The governor has done little to win over those more moderate voters since election day, either. He angered many in the state when he approved a budget chock full of restrictions to abortion, birth control access and funding for social safety net programs, despite the fact that he was able to line item veto out any particular budget amendment he may not have agreed with.
Now, he’s angering those on the right, as well. As part of the Affordable Care Act, each state has the opportunity to expand Medicaid for their own citizens, with the federal government picking up the tab for the first few years. Many Republicans, hoping that Obamacare will fail, have pushed their own states to refuse the funding, wearing their opposition to health care expansion like a badge of honor.
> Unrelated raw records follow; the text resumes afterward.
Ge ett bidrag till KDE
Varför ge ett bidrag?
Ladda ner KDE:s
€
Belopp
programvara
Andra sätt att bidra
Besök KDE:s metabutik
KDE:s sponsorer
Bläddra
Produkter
Gov. Kasich, on the other hand, has been urging Ohio legislators to pass expansion, which would bring health care coverage to an additional 275,000 additional low-income Ohioans who otherwise would remain uninsured. It is one of very few policy issues that the governor and his party leaders have disagreed on, and their refusal to vote through expansion has been a thorn in the governor’s side for months.
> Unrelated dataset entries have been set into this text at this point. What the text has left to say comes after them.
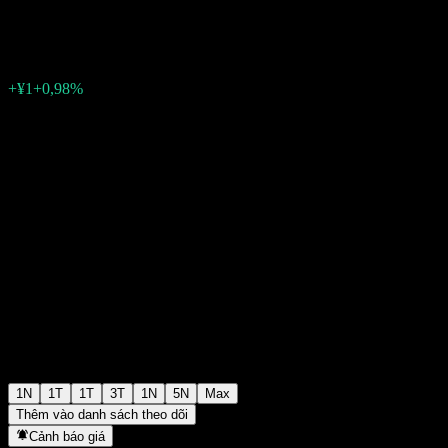
¥103
10
+¥1
+0,98%
06:30 Hôm nay
1N
1T
1T
3T
1N
5N
Max
Thêm vào danh sách theo dõi
Cảnh báo giá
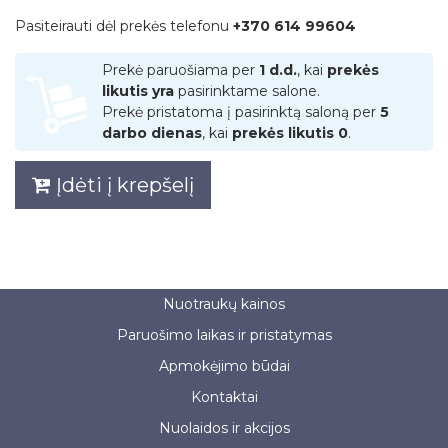
Pasiteirauti dėl prekės telefonu
+370 614 99604
Prekė paruošiama per
1 d.d.
, kai
prekės
likutis yra
pasirinktame salone.
Prekė pristatoma į pasirinktą saloną per
5
darbo dienas
, kai
prekės likutis 0
.
Įdėti į krepšelį
Nuotraukų kainos
Paruošimo laikas ir pristatymas
Apmokėjimo būdai
Kontaktai
Nuolaidos ir akcijos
This week, Gov. Kasich did an end run around his own political allies. Using the seven member Ohio Controlling Board, the state approved Medicaid expansion, bypassing the legislature all together.
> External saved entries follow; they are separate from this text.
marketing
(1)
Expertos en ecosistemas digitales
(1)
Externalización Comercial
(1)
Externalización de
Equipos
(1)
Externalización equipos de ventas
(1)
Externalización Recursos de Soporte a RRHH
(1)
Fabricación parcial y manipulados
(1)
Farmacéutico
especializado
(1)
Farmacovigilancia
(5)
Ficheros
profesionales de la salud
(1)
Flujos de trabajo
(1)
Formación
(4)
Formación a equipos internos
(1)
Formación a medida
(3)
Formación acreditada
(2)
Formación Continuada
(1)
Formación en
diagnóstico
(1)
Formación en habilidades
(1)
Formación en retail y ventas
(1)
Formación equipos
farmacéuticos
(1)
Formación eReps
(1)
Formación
According to the media, the Ohio GOP is furious. Reuters reported that nearly 40 state lawmakers publicly condemned Gov. Kasich’s decision to go to the Controlling Board for approval, and one senate leader is considering legislation to “rein in the Controlling Board’s ability to make such sweeping adjustments in budget items that are better considered by the legislature as a whole.” A lawsuit against the move has been filed as well, although notably only six legislators signed on to the suit, as well as two city-based Right to Life affiliates. (The state Right to Life organization supports expansion.)
Gov. Kasich was frequently cited as being a likely target for a Tea Party challenger in his own primary, but as of the end of last month that talk subsided. Now, he has publicly challenged his own majority in the legislature, and their response has been, well, confusing. After all, if the GOP is as opposed to Medicaid expansion as they claimed, why did less than 15 percent of those legislators who chastised Gov. Kasich for bypassing them not bother to sign onto the lawsuit to try to block expansion?
If what is going on in Ohio seems puzzling, it may not be at all. The GOP has a solid majority in the house and senate, and they want to continue to have a Republican governor. But like many in the reddish-purple states, they have learned that a Republican who has to be elected by the whole state — not just a majority in a given district — cannot win a race without appealing to moderates. And these days, moderates believe that opposing Medicaid expansion, blocking access to affordable health insurance and diverting Temporary Funds for Needy Families money to deceptive crisis pregnancy centers isn’t the way to run a state.
With Obamacare growing in popularity, and Republicans dwindling in support, we are likely to see a lot more of these “internal fights” happening in public between Republican governors and Republican legislatures. Together, they will provide the governors with the cover that they need to win reelection. After all, the greatest enemy to a Republican majority legislature is a Democratic governor, because he or she can wield a veto pen.